Content-addressed storage (CAS) is a neat idea. Break a file into chunks, uniquely identify each chunk with a hash code, and then store it. When storing future files see if the chunks in them are already stored. If they are then store a pointer to the stored chunk instead of duplicating it. Great idea. You de-dupe data and your disk utilisation rockets up. EMC's Centera started this idea as a mainstream storage technology and now it's becoming accepted as a good way to stored fixed-content, reference data.
There is a problem though; isn't there always? It stores data on disk and data to be stored is sky-rocketing and disk is more expensive than tape and restoration is slow and you store data on tape in backup containers and ... we know all this. You can't do CAS technology on tape because tape is a sequential access medium and you need random access for CAS to work.
In the last year or so MAID products - massive arrays of idle disks - have appeared. First there was trail-blazer Copan with its Revolution product and, second, Nexsan has adapted its SATAbeast product with AutoMAID, to offer the same idea - a densely packed array of drives where the inevitable cooling problems are side-stepped by having most of the disks idle at any one time. Data reads from such arrays are slower than fully online disks but still a lot faster than from a tape library because disk spin-up time is a lot faster than tape cartridge mount time and the stream time to the first data byte.
So MAID products are finding a role either as substitute tape libraries or as substantially large disk caches in front of tape libraries. Archiving software is being offered, quite recently by Copan with its Millennia Archive product.
That archive though will inevitably store lots of duplicated data.

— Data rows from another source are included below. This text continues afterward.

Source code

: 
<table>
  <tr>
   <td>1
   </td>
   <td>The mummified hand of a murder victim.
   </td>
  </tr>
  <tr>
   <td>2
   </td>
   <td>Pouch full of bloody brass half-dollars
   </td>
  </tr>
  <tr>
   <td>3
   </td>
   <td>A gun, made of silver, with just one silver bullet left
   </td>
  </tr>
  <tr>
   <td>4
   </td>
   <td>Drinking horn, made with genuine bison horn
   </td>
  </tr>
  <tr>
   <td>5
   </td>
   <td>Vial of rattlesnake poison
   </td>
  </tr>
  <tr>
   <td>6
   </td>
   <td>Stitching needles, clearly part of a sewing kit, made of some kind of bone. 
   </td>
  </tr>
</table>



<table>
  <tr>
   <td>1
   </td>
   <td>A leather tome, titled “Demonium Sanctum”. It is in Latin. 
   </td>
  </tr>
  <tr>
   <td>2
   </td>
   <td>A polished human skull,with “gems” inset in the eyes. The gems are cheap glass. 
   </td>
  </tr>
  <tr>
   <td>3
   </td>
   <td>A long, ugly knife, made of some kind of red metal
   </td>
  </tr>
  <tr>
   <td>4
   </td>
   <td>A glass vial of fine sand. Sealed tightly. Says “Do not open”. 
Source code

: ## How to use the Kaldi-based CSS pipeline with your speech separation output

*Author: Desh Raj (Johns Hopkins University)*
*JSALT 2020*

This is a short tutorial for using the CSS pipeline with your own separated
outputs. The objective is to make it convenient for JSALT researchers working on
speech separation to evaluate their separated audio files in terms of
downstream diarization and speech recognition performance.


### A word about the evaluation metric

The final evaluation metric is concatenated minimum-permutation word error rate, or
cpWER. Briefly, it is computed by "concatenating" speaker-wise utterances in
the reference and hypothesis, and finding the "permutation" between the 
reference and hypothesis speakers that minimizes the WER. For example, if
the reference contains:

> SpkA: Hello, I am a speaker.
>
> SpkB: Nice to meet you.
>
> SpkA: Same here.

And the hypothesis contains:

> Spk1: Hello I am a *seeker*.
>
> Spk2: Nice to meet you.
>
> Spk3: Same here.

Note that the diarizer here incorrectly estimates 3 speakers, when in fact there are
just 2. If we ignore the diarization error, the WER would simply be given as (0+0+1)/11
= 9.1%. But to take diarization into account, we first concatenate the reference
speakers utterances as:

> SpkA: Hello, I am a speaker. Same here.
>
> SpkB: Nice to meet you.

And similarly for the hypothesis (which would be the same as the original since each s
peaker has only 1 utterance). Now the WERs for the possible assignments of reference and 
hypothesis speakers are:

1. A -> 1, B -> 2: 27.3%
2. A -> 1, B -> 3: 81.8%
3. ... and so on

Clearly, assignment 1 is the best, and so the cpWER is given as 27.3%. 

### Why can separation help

Wouldn't it be good if you could increase array efficiency by de-duping the data? Why don't Copan and Nexsan employ CAS technology and offer it? They would have a unique advantage over other CAS products with their massive capacities.
It's probable that both Copan and Nexsan are content for now with the idea that you can have enormous disk capacities in a drive array at all. Customers are like Oliver Twist though. They always want more.
If I were a primary or secondary storage supplier with a SATA-based product line and access to MAID technology I'd surely be looking at the CAS archive market as a natural fit for the technology. Guess I'd better talk to some CAS software technology folks.